Are there demonstrable differences between research-driven business decisions and those made based on predictive analytics? Here’s what a closer look can tell us about how big data is shaping marketing.
A Bigger Pool – With No People
In the past, pre-launch market research required businesses to gather a pool of subjects to test a product or ad campaign – but often, these pools were limited, leading to insufficient data. The metrics available from big data, however, allow businesses to use modeling to test new ideas. Because the data pools available for modeling are much larger than those found in most market research, they have the potential to be more accurate than limited pre-launch tests.
On the other hand, statistical modeling may make it more difficult to differentiate between correlation and causation. With a pool of actual subjects, you can interrogate them and gain further insights into their responses to your idea; when using statistical modeling you just have to run test after test to ascertain what’s happening within the data pools. If you miss an important test, you may end up misunderstanding what the market forces call for.
Do You Have Enough Data?
Another problem that many businesses are encountering, in this era of predictive analytics, is that of insufficient data. While large, well-established companies have an overwhelming amount of information to work with, new, smaller businesses often lack the key information needed to make smart decisions. But if small businesses are going to use older research styles to make decisions, they’ll never keep up with e competition. What can they do?
Because big data’s statistical analysis systems are now so strong, businesses can do a lot more with limited data. By successfully defining the terms of the problem and exploring the scope of potential solutions, companies can build a tenable plan out of sparse scaffolding. The testing phases may still be longer than they would be for more established companies, but the potential for success is greater.
From Predictive To Prescriptive Analytics
Ultimately, big data’s ability to shift businesses away from predictive analytics – defining what could happen – to prescriptive analytics – suggesting what the company should do – may be the real game changer in how modern decision making works. With prescriptive analytics, companies have data-based assurance that they’re on the right path in the face of many possible outcomes. It’s a much more measured approach to decision making, replacing human error with calculated machine judgments.

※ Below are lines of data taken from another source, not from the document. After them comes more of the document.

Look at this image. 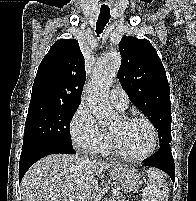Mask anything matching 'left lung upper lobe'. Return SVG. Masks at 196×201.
I'll use <instances>...</instances> for the list:
<instances>
[{
    "instance_id": "left-lung-upper-lobe-1",
    "label": "left lung upper lobe",
    "mask_w": 196,
    "mask_h": 201,
    "mask_svg": "<svg viewBox=\"0 0 196 201\" xmlns=\"http://www.w3.org/2000/svg\"><path fill=\"white\" fill-rule=\"evenodd\" d=\"M118 78L130 100L150 119L160 145L171 142L170 88L164 66L146 39L123 36Z\"/></svg>"
}]
</instances>
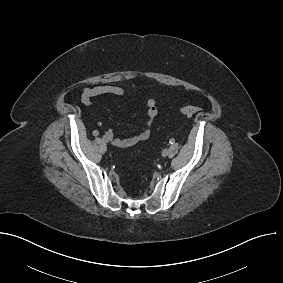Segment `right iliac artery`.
<instances>
[{
  "label": "right iliac artery",
  "instance_id": "1",
  "mask_svg": "<svg viewBox=\"0 0 283 283\" xmlns=\"http://www.w3.org/2000/svg\"><path fill=\"white\" fill-rule=\"evenodd\" d=\"M92 136L93 137H98L99 136V131L98 130H93L92 131Z\"/></svg>",
  "mask_w": 283,
  "mask_h": 283
}]
</instances>
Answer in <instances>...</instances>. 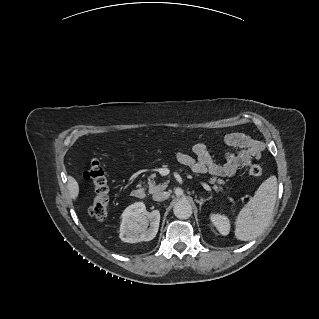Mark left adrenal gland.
Instances as JSON below:
<instances>
[{"label":"left adrenal gland","mask_w":319,"mask_h":319,"mask_svg":"<svg viewBox=\"0 0 319 319\" xmlns=\"http://www.w3.org/2000/svg\"><path fill=\"white\" fill-rule=\"evenodd\" d=\"M209 199H211V198L208 197V198L205 199V198H202V197H201L200 200L197 199L196 202L199 203V205H200L199 208L201 209L202 205H203L206 201H208Z\"/></svg>","instance_id":"a2214340"}]
</instances>
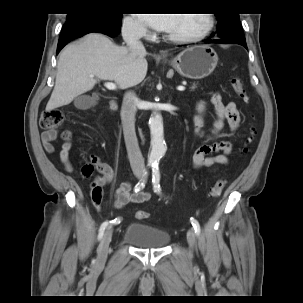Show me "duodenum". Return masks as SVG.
<instances>
[{"mask_svg": "<svg viewBox=\"0 0 303 303\" xmlns=\"http://www.w3.org/2000/svg\"><path fill=\"white\" fill-rule=\"evenodd\" d=\"M110 109L111 111H115L117 109V103L115 101H111Z\"/></svg>", "mask_w": 303, "mask_h": 303, "instance_id": "obj_1", "label": "duodenum"}]
</instances>
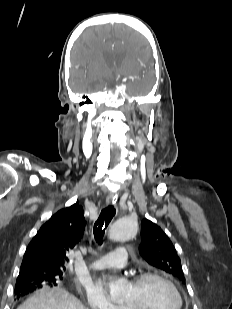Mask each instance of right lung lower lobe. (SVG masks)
<instances>
[{"mask_svg": "<svg viewBox=\"0 0 232 309\" xmlns=\"http://www.w3.org/2000/svg\"><path fill=\"white\" fill-rule=\"evenodd\" d=\"M39 287L40 286L38 284L33 283L23 284L21 286L15 287L14 293L19 298L21 296L27 295Z\"/></svg>", "mask_w": 232, "mask_h": 309, "instance_id": "1", "label": "right lung lower lobe"}]
</instances>
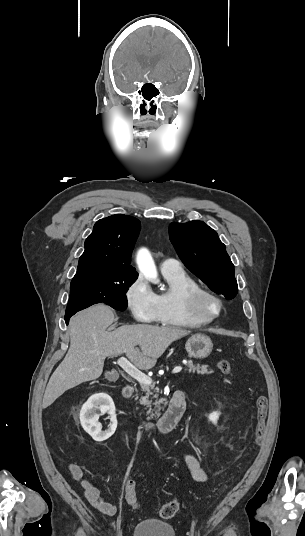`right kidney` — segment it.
<instances>
[{"mask_svg": "<svg viewBox=\"0 0 305 536\" xmlns=\"http://www.w3.org/2000/svg\"><path fill=\"white\" fill-rule=\"evenodd\" d=\"M100 410V414L98 412ZM109 414L110 428L106 432H102L101 424L98 422L99 416ZM80 422L87 434L92 436L95 442H103L113 436L117 428V418L115 414V406L112 398L107 394H95L91 396L88 402L84 404L80 412Z\"/></svg>", "mask_w": 305, "mask_h": 536, "instance_id": "right-kidney-1", "label": "right kidney"}]
</instances>
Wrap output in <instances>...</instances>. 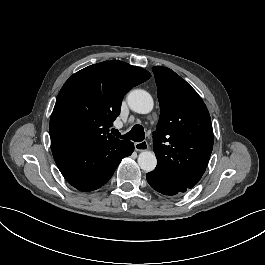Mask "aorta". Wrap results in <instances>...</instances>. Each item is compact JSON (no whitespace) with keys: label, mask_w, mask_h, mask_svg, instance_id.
Instances as JSON below:
<instances>
[{"label":"aorta","mask_w":265,"mask_h":265,"mask_svg":"<svg viewBox=\"0 0 265 265\" xmlns=\"http://www.w3.org/2000/svg\"><path fill=\"white\" fill-rule=\"evenodd\" d=\"M130 109L138 114L147 115L154 109L153 97L144 90H133L127 96ZM137 162L140 168L146 172L152 171L157 164L155 153L143 150L139 153Z\"/></svg>","instance_id":"1"}]
</instances>
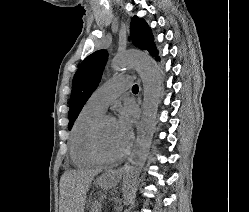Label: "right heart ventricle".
Masks as SVG:
<instances>
[{"instance_id": "e07e8e85", "label": "right heart ventricle", "mask_w": 249, "mask_h": 212, "mask_svg": "<svg viewBox=\"0 0 249 212\" xmlns=\"http://www.w3.org/2000/svg\"><path fill=\"white\" fill-rule=\"evenodd\" d=\"M103 111L95 108L89 102L78 112L69 136V158L78 168H88L97 164L89 153L87 140L89 131Z\"/></svg>"}]
</instances>
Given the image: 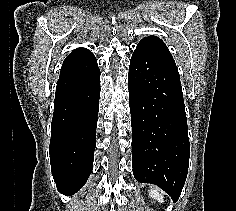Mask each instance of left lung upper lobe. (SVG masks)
Returning <instances> with one entry per match:
<instances>
[{
	"label": "left lung upper lobe",
	"instance_id": "5c2ea615",
	"mask_svg": "<svg viewBox=\"0 0 236 211\" xmlns=\"http://www.w3.org/2000/svg\"><path fill=\"white\" fill-rule=\"evenodd\" d=\"M137 47L150 49V50L172 57L167 46L164 44V42L156 36H149V37L143 38L138 43Z\"/></svg>",
	"mask_w": 236,
	"mask_h": 211
}]
</instances>
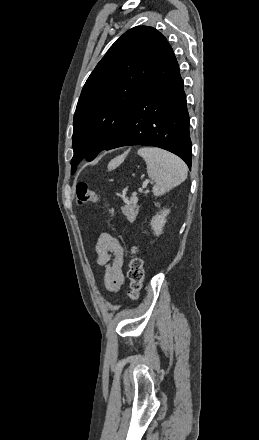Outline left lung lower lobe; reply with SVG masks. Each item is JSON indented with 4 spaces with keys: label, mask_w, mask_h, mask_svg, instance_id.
Wrapping results in <instances>:
<instances>
[{
    "label": "left lung lower lobe",
    "mask_w": 259,
    "mask_h": 440,
    "mask_svg": "<svg viewBox=\"0 0 259 440\" xmlns=\"http://www.w3.org/2000/svg\"><path fill=\"white\" fill-rule=\"evenodd\" d=\"M129 145L168 150L191 168L192 148L186 96L178 63L168 42L120 131L104 150Z\"/></svg>",
    "instance_id": "0a47b994"
}]
</instances>
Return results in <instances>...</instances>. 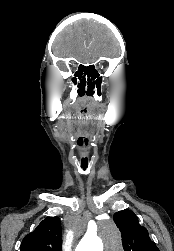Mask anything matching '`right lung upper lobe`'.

The rise of prescriptive analytics has brought many business leaders to believe we’re moving into an era where data will lead problem-solving efforts. This may well be true. Human problem solving is much more biased and can’t hold nearly as much data in mind simultaneously; we’re notoriously unreliable. Whether machines fair better since we automatically code in some of our own biases, is yet to be seen, but all signs point to yes – big data will push business decision-making to new heights, making it faster, smarter, and more comprehensive than ever before.